The fishing season closed at midnight on Sunday, Feb. 24 for the inland waters of Minnesota. The species closing include walleyes, sauger, northern pike, smallmouth bass and largemouth bass.
Anglers will need to purchase 2019 Minnesota Fishing Licenses to continue fishing on and after March 1.
Anglers can purchase an optional $5 Walleye Stamp if they want to help stock more walleyes in the Bemidji area. For an additional 75 cents, anglers can have the collectible walleye stamp sent to them in the mail.
Trout Stamps are also available for anglers who want to fish trout in Minnesota. Anglers can have the collectible trout stamp sent to them for an additional 75 cents, too.
Trout Stamps cost $10 and support the cost of stocking trout into select streams and lakes in Minnesota. There is some natural reproduction for trout in Minnesota, but most of the small trout lakes are “put and take,” with their populations of trout solely the result of stocking.
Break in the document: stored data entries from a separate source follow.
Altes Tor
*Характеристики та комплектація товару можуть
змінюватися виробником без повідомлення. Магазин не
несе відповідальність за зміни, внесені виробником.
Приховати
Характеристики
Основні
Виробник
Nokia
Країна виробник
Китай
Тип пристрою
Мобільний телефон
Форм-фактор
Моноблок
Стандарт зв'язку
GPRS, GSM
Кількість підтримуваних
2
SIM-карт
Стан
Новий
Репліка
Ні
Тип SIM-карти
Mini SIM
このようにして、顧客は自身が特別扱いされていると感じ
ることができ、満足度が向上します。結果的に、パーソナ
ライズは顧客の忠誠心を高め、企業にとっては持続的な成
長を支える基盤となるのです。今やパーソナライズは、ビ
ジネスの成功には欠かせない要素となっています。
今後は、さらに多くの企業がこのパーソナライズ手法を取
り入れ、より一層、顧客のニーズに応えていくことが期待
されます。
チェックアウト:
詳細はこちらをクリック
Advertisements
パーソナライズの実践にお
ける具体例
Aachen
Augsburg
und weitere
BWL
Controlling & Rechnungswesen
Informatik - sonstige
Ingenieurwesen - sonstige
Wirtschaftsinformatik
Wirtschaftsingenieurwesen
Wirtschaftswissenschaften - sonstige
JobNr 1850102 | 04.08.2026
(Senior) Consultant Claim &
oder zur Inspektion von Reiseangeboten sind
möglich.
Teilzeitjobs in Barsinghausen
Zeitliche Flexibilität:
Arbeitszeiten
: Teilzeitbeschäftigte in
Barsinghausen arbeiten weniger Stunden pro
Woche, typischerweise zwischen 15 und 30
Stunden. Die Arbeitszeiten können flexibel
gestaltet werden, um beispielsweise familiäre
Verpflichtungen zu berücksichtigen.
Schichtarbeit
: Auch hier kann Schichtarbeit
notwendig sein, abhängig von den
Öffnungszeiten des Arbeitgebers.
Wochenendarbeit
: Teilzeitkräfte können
Anglers are allowed to fish for trout in lakes until March 31. Anglers are also allowed to fish for crappies, sunfish and perch continuously in Minnesota. There are no closed seasons for species such as whitefish, tullibees and eelpout.
The ice conditions are a sore topic for serious ice anglers in the Bemidji, Leech Lake and Grand Rapids areas.
Many anglers from outside the area make plans to ice fish Minnesota in late February and early March. These dates are very popular for fishing panfish, with some anglers making their reservations more than a year in advance, to be sure they get the dates they want.
Most of the visitors hear the ice conditions are bad in this area before they come, but most don’t fully understand the extent of the problem until they get here and try to get out on the lakes.
Many anglers are just following the roads on the lakes until they find somewhere they want to fish and find a spot they can pull off the road without getting stuck.
Track vehicles and snowmobiles are the best mode of off road travel, but they are far from invincible when it comes to getting stuck in the deep snow and slush.
Some anglers try to follow their GPS to spots they want to fish and end up going off the roads. This is when it starts to get a little dicey, with many of the off road journeys quickly turning into horror stories about getting stuck.
The extended forecast for northern Minnesota is not showing any good chances for significant melting into the first week in March.
The longer it goes into March, the better the chance the meltdown is going to happen suddenly and it is going to get real messy on the lakes in a hurry.
The best bite in the Bemidji area for walleyes has been on Lake of the Woods for the last month or more. This is certainly no secret by the large number of anglers on the lake, even during the weekdays.
Once the season is over for walleyes on the inland lakes on Minnesota, the number of anglers on LOW will increase even more. March is usually a huge month on Lake of the Woods, with anglers extending the ice fishing season for walleyes as long as the weather will allow.
Many anglers on Lake of the Woods are fishing 10 to 16 miles offshore from shore for walleye and sauger. Anglers are also catching some huge perch, a few large northern pike and an occasional eelpout in many of the same areas.
Glowing or brightly colored UV lures tipped with half an minnow have been the most effective presentation for walleyes and other species.
A few anglers have been using small lipless rattle baits for larger walleyes, especially during the prime hours of the day, when the fish are actively feeding. Hold on tight, because the hits on the rattle baits can be very hard when the fish try to inhale the lures.